Spinner Christoph D, Schulz Sebastian, Bauer Ulrike, Schneider Jochen, Bobardt Johanna, Von Werder Alexander, Schmid Roland M, Zink Alexander, Wolf Eva, Iakoubov Roman
Department of Medicine II, University Hospital Klinikum rechts der Isar, Munich, Germany.
Department I of Dermatology and Allergology, University Hospital Klinikum rechts der Isar, Munich, Germany.
Antivir Ther. 2018;23(7):629-632. doi: 10.3851/IMP3271. Epub 2018 Oct 3.
Increased insulin resistance (IR), associated with specific antiretroviral drugs or drug classes, is an established risk factor for type 2 diabetes in HIV patients, ultimately increasing morbidity and mortality. To date, data on the risk of IR in tenofovir alafenamide (TAF)-based protocols are unavailable.
This prospective randomized, open-label study evaluated the effects of IR on 30 healthy volunteers receiving fixed-dose combinations (FDCs) of emtricitabine/tenofovir alafenamide (F/TAF), elvitegravir/cobicistat/emtricitabine/tenofovir alafenamide (E/C/F/TAF) or rilpivirine/emtricitabine/tenofovir alafenamide (R/F/TAF). IR was measured before and after 14-day treatments using the hyperinsulinemic-euglycaemic clamp technique (HEGC). Changes in IR in each group were evaluated using the mean glucose disposal rate, normalized with body weight (M [mg glucose/(min×kg)]).

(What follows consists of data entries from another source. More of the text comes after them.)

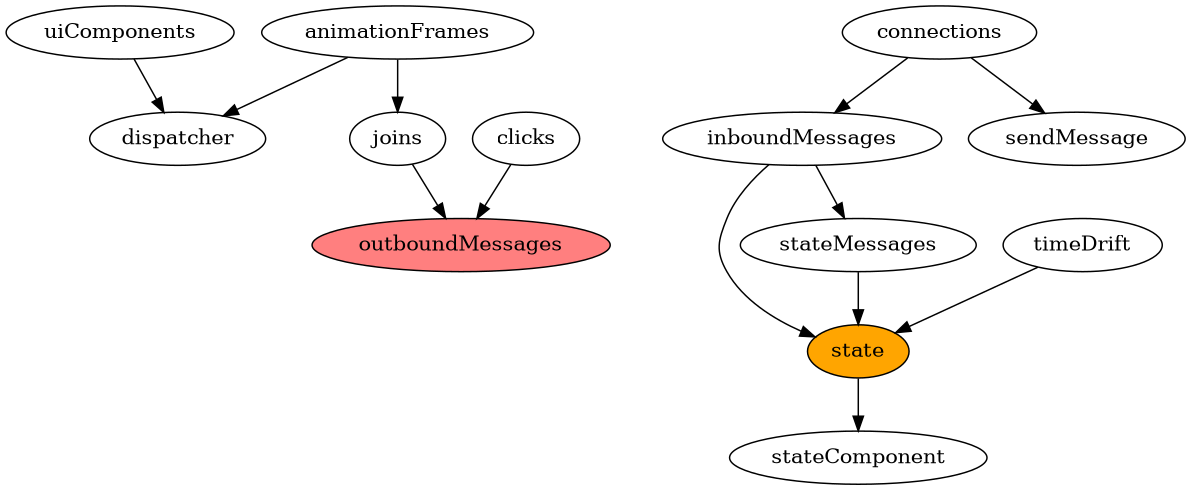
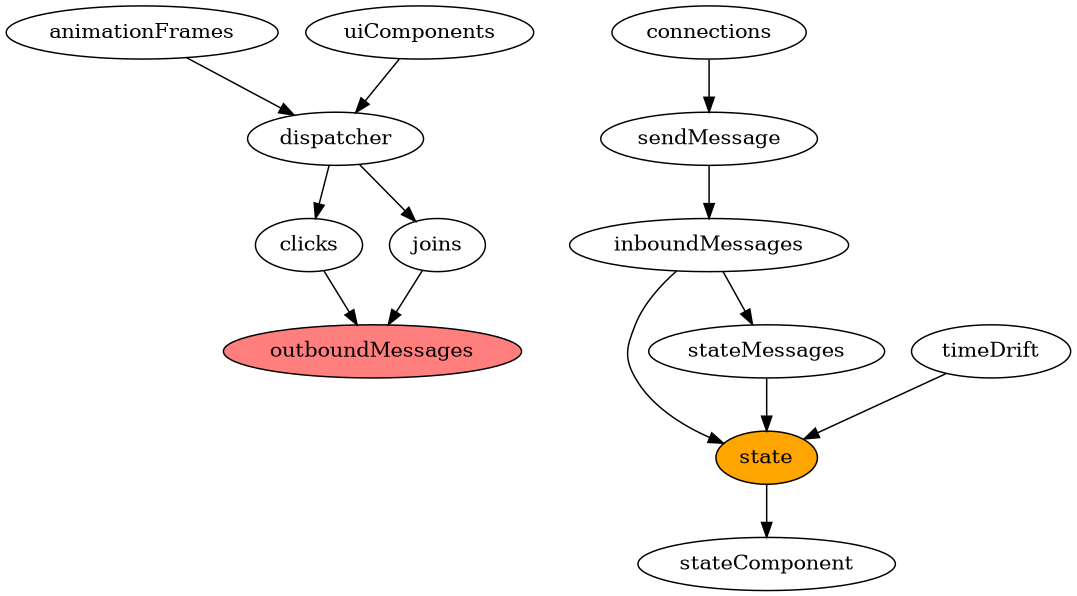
  digraph {
    animationFrames
    dispatcher
    state [fillcolor=orange style=filled]
    stateComponent
    uiComponents
    clicks
    joins
    outboundMessages [fillcolor="#ff7f7f" style=filled]
    inboundMessages
    stateMessages
    timeDrift
    connections
    sendMessage
    animationFrames -> dispatcher
-   animationFrames -> joins
+   dispatcher -> clicks
+   dispatcher -> joins
    state -> stateComponent
    uiComponents -> dispatcher
    clicks -> outboundMessages
    joins -> outboundMessages
    inboundMessages -> state
    inboundMessages -> stateMessages
    stateMessages -> state
    timeDrift -> state
-   connections -> inboundMessages
+   sendMessage -> inboundMessages
    connections -> sendMessage
  }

A total of 30 subjects underwent randomization: one subject in the F/TAF arm withdrew consent after randomization and one in the R/F/TAF arm had to be excluded because of technical failure during HEGC, resulting in 28 subjects in the per-protocol population (F/TAF, n=9 subjects; E/C/F/TAF, n=10 subjects; R/F/TAF n=9 subjects). No significant differences were detected on the baseline characteristics. IR did not differ among the groups before treatment. None of the studied antiretroviral combinations resulted in a significant change in IR after 14 days compared with baseline values, as measured by M (F/TAF, 11.42 ±3.04 mean [±sd] versus 11.43 ±3.23, P=0.49; E/C/F/TAF, 10.04 ±2.49 versus 10.95 ±4.26, P=0.30; R/F/TAF, 11.03 ±1.96 versus 13.01 ±4.11, P=0.13).
Short-term treatment for F/TAF, E/C/F/TAF or R/F/TAF did not increase IR in healthy male volunteers.
与特定抗逆转录病毒药物或药物类别相关的胰岛素抵抗(IR)增加是HIV患者发生2型糖尿病的既定危险因素,最终会增加发病率和死亡率。迄今为止,关于基于替诺福韦艾拉酚胺(TAF)方案的IR风险的数据尚不可用。
这项前瞻性随机、开放标签研究评估了IR对30名接受恩曲他滨/替诺福韦艾拉酚胺(F/TAF)、埃替拉韦/考比司他/恩曲他滨/替诺福韦艾拉酚胺(E/C/F/TAF)或利匹韦林/恩曲他滨/替诺福韦艾拉酚胺(R/F/TAF)固定剂量组合(FDCs)的健康志愿者的影响。在14天治疗前后使用高胰岛素-正葡萄糖钳夹技术(HEGC)测量IR。使用平均葡萄糖处置率评估每组IR的变化,并按体重进行标准化(M [mg葡萄糖/(min×kg)])。
共有30名受试者进行了随机分组:F/TAF组中有1名受试者在随机分组后撤回同意,R/F/TAF组中有1名受试者因HEGC期间技术故障而不得不被排除,导致符合方案人群中有28名受试者(F/TAF组,n = 9名受试者;E/C/F/TAF组,n = 10名受试者;R/F/TAF组,n = 9名受试者)。基线特征未检测到显著差异。治疗前各组之间的IR无差异。与基线值相比,在14天后,通过M测量,所研究的抗逆转录病毒组合均未导致IR发生显著变化(F/TAF组,平均值[±标准差]为11.42±3.04,而11.43±3.23,P = 0.49;E/C/F/TAF组,10.04±2.49,而10.95±4.26,P = 0.30;R/F/TAF组,11.03±1.96,而13.01±4.11,P = 0.13)。
F/TAF、E/C/F/TAF或R/F/TAF的短期治疗未增加健康男性志愿者的IR。